===== THE RECORDS

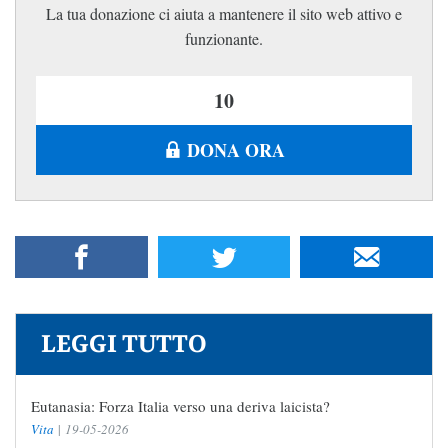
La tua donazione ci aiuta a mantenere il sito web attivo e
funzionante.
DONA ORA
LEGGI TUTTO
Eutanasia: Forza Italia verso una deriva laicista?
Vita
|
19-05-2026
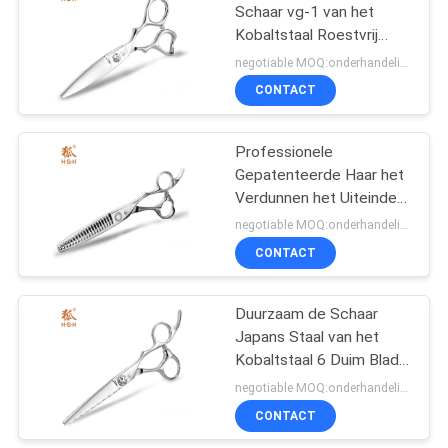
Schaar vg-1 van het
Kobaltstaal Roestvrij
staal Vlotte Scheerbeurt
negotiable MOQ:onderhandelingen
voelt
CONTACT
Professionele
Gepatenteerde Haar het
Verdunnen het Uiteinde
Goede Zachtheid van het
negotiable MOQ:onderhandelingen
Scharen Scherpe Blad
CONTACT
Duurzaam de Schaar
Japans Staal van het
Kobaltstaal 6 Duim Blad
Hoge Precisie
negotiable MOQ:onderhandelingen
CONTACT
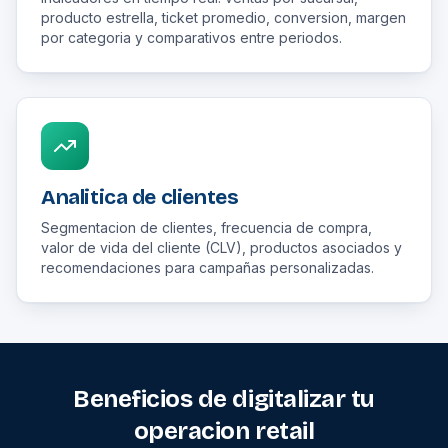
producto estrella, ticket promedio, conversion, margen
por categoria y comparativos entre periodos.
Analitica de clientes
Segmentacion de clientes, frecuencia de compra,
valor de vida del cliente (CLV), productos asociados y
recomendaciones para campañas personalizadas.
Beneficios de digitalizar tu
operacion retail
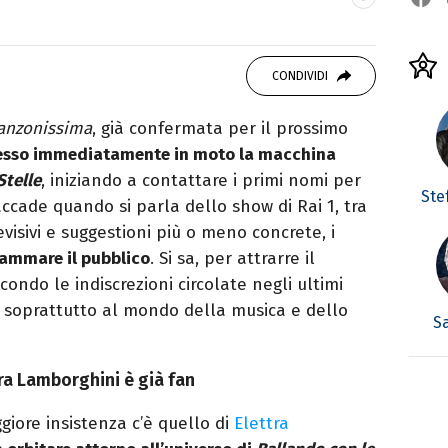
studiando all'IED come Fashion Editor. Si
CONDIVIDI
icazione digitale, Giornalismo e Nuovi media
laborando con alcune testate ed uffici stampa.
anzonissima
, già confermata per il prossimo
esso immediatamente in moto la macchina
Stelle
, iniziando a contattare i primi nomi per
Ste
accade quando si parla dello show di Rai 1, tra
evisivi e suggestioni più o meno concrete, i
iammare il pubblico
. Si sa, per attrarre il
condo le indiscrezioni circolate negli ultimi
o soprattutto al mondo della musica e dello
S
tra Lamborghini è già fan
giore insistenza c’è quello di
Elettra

==========
===== THE RECORDS

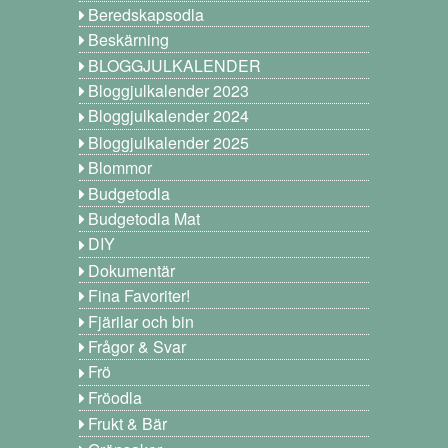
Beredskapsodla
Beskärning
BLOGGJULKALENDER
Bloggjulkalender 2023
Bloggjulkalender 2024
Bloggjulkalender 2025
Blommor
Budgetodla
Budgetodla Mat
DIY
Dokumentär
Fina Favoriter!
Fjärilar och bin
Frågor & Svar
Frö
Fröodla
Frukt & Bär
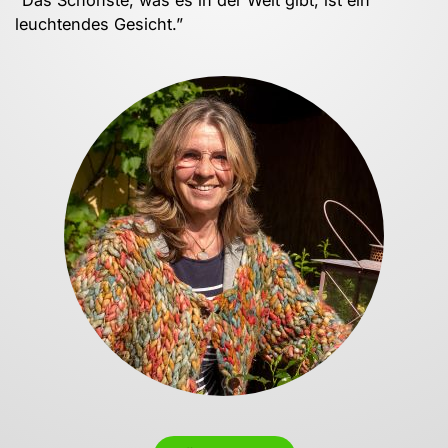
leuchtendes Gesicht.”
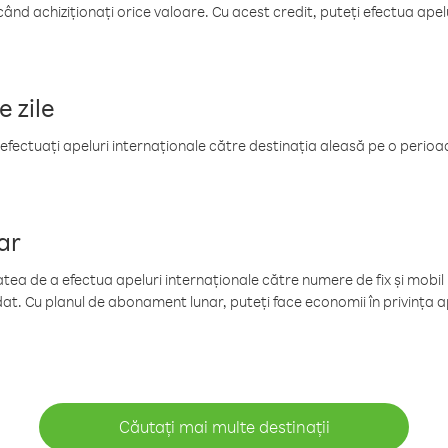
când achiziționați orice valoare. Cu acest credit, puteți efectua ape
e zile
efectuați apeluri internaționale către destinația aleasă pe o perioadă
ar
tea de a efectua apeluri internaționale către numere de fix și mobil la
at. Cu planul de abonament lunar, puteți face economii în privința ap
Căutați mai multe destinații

==========

# EXERCISE AIM:
Where a line of the records contains the word "către", copy that line.

# ANSWER TO THE EXERCISE:
efectuați apeluri internaționale către destinația aleasă pe o perioadă
tea de a efectua apeluri internaționale către numere de fix și mobil la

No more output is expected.